Document extract:
# I do not want to live under an apple tree...



## survival (Sep 26, 2011)

CNN's news story of the day is "Syrian: I never imagined living under olive trees". Article about Syrian Refugees that are living now in poor conditions. Lack of clean water, food, shelter with makeshift camps of around 5000 people per camp. Fever is breaking out, insect bites are covering children, diarrhea rampant in the camps.

What caught my attention was there was a English speaking man that managed a KFC living in the camps. Basically went from a well taken care of life to succumb to this new chapter of his life. Basically, it can happen to any of us.

I don't want to be the one reporting my living conditions of my family during another disaster (hurricane, tornado, civil unrest, emp etc). 

I'm glad I'm a prepper. Thank everyone for this forum and your ideas, thoughts, guidelines and help.


----------



## nadja (May 1, 2012)

*Run for the Hills !*







Survival. Watch out for them bugs ! They'll get you ! Now on the somber side of this. Imagine that this was in your town. War can come without any warning and it could leave you out in the cold. You may not have time to pack all your stuff and get it out. Maybe you are lucky to just get out wearing your skin. That is why I advocate having a bug out location rather then just a run to the hills pack. You can't carry all the things you will need in reality to survive more then just a few days at best. Especially in winter


----------



## PrepperRecon.com (Aug 1, 2012)

Totally agree nadja, I am saving like crazy for a BOL. I Spend a lot of time window shopping on realtor.com as well.


----------



## nadja (May 1, 2012)

PrepperRecon, perhaps you could be looking at Alabama or Georgia, away from any big cities. Can you get to either of those areas on a full tank of gas from where you live and work?


----------



## Denton (Sep 18, 2012)

Listen, make sure you get to know your neighbors if you go and buy some land to use later. Don't be that stranger who appears out of nowhere with a bunch of guns, food and other miscellaneous survival tools and equipment stuffed in a travel trailer. Folks will talk about you, at the very least! :?


----------



## nadja (May 1, 2012)

People talking about you would not be the problem. The problems come in with what they are talking. We just got 4 new families that bought the 80 acres next to us. They came over and introduced themselves and asked us if them coming up from time to time to target shoot would be a problem. My wife said no, as long as they were careful where they were shooting. She told them if any of there stray bullets came over here, that I would return fire almost immediatly. They said that they were survivalist from down in the valley in Phoenix. Haven't seen them since. Don't care what they do, as long as they do it over there. That is how we feel. My friend Terry , who is ex Air America back in the day, is pretty much the same way. He lives about 1-2 miles away. There are about 15 of us, all ex military from the 60's, old, grumpy, but believe in live and let live. As long as you don't become a problem to us.


----------



## 1895gunner (Sep 23, 2012)

[Dataset items]
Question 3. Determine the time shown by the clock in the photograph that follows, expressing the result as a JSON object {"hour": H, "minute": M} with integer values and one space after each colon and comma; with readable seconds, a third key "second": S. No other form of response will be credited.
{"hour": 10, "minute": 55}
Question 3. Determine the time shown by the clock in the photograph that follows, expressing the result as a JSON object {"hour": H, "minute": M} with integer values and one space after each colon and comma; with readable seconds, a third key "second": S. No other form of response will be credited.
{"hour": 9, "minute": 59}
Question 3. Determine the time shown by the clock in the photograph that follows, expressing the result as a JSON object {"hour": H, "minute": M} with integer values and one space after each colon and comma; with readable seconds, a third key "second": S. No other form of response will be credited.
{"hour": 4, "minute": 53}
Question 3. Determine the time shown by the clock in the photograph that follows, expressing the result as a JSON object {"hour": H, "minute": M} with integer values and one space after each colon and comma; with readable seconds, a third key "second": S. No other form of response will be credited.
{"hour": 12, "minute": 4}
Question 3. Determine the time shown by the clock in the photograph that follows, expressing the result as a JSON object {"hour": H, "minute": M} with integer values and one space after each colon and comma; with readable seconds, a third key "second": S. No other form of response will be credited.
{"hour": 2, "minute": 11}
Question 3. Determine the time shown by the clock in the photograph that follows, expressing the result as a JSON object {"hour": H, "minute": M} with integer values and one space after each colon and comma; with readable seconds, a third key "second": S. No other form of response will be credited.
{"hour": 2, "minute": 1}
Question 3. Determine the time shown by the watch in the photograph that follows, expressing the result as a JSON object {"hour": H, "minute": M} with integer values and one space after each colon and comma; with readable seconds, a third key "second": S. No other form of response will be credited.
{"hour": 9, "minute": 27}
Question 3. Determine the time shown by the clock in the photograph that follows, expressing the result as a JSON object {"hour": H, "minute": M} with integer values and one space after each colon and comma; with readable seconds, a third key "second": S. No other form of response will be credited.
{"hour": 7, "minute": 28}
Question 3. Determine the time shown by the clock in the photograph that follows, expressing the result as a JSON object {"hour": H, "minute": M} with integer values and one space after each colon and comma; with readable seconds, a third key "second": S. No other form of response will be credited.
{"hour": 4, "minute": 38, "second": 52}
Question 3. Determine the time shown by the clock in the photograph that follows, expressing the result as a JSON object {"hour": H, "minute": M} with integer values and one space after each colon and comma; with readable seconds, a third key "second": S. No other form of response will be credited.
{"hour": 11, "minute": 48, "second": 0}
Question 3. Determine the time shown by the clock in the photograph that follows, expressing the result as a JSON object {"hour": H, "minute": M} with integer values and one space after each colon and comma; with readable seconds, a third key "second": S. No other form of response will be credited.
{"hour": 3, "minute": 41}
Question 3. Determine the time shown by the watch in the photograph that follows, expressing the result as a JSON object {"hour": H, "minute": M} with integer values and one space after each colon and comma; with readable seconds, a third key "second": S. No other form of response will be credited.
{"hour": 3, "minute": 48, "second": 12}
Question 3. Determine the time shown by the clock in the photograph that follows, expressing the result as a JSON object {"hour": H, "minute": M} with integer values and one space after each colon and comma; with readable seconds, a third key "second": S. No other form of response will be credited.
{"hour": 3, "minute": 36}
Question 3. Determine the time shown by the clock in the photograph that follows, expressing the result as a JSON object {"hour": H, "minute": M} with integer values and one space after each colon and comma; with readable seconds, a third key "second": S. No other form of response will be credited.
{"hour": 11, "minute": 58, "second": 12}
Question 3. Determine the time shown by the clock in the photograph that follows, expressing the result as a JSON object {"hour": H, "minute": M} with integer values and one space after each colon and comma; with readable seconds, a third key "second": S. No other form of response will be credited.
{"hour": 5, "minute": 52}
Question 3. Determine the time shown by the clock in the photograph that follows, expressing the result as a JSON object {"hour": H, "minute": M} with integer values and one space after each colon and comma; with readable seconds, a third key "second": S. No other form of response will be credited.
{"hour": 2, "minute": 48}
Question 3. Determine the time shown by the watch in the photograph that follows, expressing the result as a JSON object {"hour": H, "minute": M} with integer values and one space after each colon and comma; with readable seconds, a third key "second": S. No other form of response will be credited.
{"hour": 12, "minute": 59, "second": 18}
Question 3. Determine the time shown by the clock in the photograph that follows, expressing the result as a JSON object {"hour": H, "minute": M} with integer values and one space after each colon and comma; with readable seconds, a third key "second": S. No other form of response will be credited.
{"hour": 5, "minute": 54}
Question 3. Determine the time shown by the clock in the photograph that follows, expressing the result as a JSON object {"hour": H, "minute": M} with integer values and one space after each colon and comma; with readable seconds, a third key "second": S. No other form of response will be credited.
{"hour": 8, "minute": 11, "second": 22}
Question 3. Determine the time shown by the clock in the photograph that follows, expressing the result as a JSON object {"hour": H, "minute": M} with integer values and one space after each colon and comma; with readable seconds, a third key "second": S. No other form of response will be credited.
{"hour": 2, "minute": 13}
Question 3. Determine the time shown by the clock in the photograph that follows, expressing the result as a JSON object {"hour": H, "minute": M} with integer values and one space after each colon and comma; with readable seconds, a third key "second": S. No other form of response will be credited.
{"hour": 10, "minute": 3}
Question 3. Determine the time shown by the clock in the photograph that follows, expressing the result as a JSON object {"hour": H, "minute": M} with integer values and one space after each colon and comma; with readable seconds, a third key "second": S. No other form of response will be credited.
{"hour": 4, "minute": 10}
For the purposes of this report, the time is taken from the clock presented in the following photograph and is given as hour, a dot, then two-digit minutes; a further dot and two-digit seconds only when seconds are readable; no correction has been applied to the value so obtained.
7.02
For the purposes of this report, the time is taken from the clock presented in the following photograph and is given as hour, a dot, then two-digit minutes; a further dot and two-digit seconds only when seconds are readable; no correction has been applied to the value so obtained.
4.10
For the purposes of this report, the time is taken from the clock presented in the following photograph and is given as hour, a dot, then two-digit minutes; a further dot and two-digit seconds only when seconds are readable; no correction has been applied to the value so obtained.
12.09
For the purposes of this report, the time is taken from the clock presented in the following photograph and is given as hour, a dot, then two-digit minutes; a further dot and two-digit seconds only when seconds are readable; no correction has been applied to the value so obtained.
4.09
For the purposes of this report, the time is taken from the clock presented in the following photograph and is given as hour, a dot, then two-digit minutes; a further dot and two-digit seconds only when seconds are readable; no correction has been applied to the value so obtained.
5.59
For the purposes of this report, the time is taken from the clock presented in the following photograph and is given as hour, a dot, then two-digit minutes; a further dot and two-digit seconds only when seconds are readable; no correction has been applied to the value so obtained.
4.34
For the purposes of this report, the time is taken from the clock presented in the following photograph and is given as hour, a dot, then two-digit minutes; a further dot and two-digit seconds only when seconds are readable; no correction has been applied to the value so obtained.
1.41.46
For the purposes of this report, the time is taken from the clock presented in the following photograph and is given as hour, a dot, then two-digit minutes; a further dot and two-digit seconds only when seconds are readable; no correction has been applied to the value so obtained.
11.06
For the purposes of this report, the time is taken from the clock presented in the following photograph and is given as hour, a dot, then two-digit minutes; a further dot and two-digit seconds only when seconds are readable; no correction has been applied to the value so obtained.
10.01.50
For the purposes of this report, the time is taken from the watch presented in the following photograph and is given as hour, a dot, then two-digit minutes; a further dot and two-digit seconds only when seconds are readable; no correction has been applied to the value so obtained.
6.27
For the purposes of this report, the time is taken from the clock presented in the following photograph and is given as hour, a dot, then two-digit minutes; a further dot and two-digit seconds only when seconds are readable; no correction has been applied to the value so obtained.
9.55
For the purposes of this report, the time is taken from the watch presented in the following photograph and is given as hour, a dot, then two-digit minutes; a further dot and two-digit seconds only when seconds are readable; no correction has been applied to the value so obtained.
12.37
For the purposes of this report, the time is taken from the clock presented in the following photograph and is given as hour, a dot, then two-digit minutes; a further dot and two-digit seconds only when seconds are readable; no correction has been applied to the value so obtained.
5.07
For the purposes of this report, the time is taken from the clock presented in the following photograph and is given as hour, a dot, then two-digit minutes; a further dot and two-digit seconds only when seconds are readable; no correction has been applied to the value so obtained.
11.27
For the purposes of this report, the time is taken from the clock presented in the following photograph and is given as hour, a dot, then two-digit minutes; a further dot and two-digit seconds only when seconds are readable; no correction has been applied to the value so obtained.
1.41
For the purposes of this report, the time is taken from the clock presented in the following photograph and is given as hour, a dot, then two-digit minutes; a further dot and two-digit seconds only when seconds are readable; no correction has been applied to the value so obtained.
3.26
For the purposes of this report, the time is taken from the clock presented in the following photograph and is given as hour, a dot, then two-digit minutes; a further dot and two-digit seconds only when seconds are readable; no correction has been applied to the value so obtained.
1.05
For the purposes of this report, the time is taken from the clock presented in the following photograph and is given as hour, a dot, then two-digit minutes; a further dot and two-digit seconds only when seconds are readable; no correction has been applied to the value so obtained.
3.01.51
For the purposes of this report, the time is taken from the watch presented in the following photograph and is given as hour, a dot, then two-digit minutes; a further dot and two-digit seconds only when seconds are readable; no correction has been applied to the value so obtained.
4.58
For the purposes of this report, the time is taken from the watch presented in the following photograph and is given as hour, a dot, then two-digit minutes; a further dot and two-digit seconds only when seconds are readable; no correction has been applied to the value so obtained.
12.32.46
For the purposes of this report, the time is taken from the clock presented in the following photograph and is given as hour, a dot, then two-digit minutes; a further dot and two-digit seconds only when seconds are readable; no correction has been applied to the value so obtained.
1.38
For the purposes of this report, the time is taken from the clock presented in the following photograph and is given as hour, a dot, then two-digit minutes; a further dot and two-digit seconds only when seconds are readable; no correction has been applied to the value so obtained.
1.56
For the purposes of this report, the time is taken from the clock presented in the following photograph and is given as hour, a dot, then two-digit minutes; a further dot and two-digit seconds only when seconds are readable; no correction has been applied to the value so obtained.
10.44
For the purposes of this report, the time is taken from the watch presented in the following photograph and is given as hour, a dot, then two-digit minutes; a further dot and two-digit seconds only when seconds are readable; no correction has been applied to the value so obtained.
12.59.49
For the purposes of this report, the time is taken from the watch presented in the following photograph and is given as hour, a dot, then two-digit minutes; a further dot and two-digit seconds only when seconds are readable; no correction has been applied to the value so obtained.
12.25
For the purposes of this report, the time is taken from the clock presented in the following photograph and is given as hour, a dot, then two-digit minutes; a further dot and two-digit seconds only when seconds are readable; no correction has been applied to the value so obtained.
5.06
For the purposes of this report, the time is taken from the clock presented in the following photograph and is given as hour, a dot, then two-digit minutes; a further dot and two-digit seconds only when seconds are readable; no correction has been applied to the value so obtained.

Exercise:
Copy word for word the passage of the prepper forum thread above that starts with the words containing "What caught my" and ends with "guidelines and help.".

Full answer:
What caught my attention was there was a English speaking man that managed a KFC living in the camps. Basically went from a well taken care of life to succumb to this new chapter of his life. Basically, it can happen to any of us.

I don't want to be the one reporting my living conditions of my family during another disaster (hurricane, tornado, civil unrest, emp etc). 

I'm glad I'm a prepper. Thank everyone for this forum and your ideas, thoughts, guidelines and help.